Created an attachment (id=2595)
kssld.cpp.diff
Comment 6 George Staikos 2003-09-27 22:53:35 UTC
This patch is of course wrong, but I could change it to use the subject instead of the 
CN I think.  The real problem, perhaps, is that you have two identities for the same 
IP which is not the way things are supposed to work (AFAIK).  There is no need to 
have a different certificate for each port on the same machine. 
Comment 7 George Staikos 2003-09-28 00:08:15 UTC
Subject: kdelibs/kio/misc/kssld

CVS commit by staikos: 

Add workaround for annoying server configuration, perhaps against my better
judgement.  I doubt I will make many more changes than this one for this type
of setup.

CCMAIL: 64947-done@bugs.kde.org


  M +21 -1     kssld.cpp   1.23
  M +1 -0      kssld.h   1.12


--- kdelibs/kio/misc/kssld/kssld.cpp  #1.22:1.23
@@ -236,5 +236,5 @@ KSSLCNode *node;
         n->permanent = permanent;
         // remove the old one
-        cacheRemoveByCN(KSSLX509Map(n->cert->getSubject()).getValue("CN"));
+        cacheRemoveBySubject(n->cert->getSubject());
         certList.prepend(n); 
 
@@ -368,4 +368,24 @@ KSSLCNode *node;
 
 return false;
+}
+
+
+bool KSSLD::cacheRemoveBySubject(QString subject) {
+KSSLCNode *node;
+bool gotOne = false;
+
+        for (node = certList.first(); node; node = certList.next()) {
+                if (node->cert->getSubject() == subject) {
+                        certList.remove(node);
+                        cfg->deleteGroup(node->cert->getSubject());
+                        searchRemoveCert(node->cert);
+                        delete node;
+                        gotOne = true;
+                }
+        }
+
+        cacheSaveToDisk();
+
+return gotOne;
 }
 

--- kdelibs/kio/misc/kssld/kssld.h  #1.11:1.12
@@ -63,4 +63,5 @@ k_dcop:
 
   bool cacheRemoveByCN(QString cn);
+  bool cacheRemoveBySubject(QString subject);
   bool cacheRemoveByCertificate(KSSLCertificate cert);
                


Comment 8 Oliver Bausinger 2003-09-28 12:20:08 UTC
Subject: Re:  kssl stores exactly ONE certificate

i'm sorry I didn't mean to annoy you :-).
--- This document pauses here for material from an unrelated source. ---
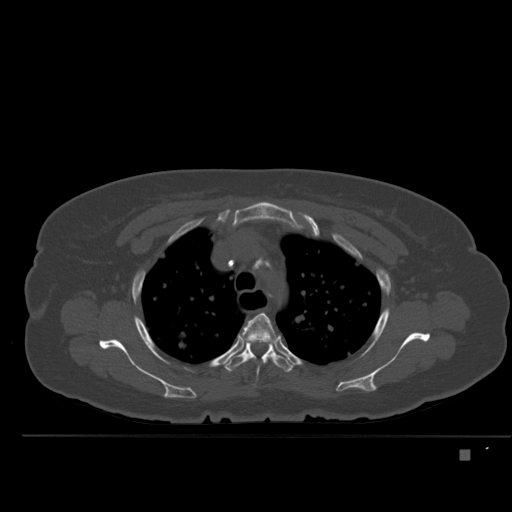
CT including the spine, one axial slice; bone window (W 1800 / L 400 HU); 512 × 512 image matrix. Patient: female, 74 years. From the clinical record (not read from this slice): primary cancer: colon.
Structures marked on this image (semi-automatically segmented with operator editing):
- T3 vertebra: bounding box (x1, y1, x2, y2) in pixels: (240, 313, 279, 376)
- T4 vertebra: (224, 341, 293, 373)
Thanks anyway for the patch because
it fixes a regression from 3.1. 
And I don't think that this server setup is so strange. Having a pop and imap 
server on the same machine is not so uncommon. And as different servers can 
be considered different entities it's not insane to issue different 
certificates for them. (For example, when installing the courier suite it 
issues different certs for pop, imap and stmp).
But now I stop wasting your time :-) Thanks again.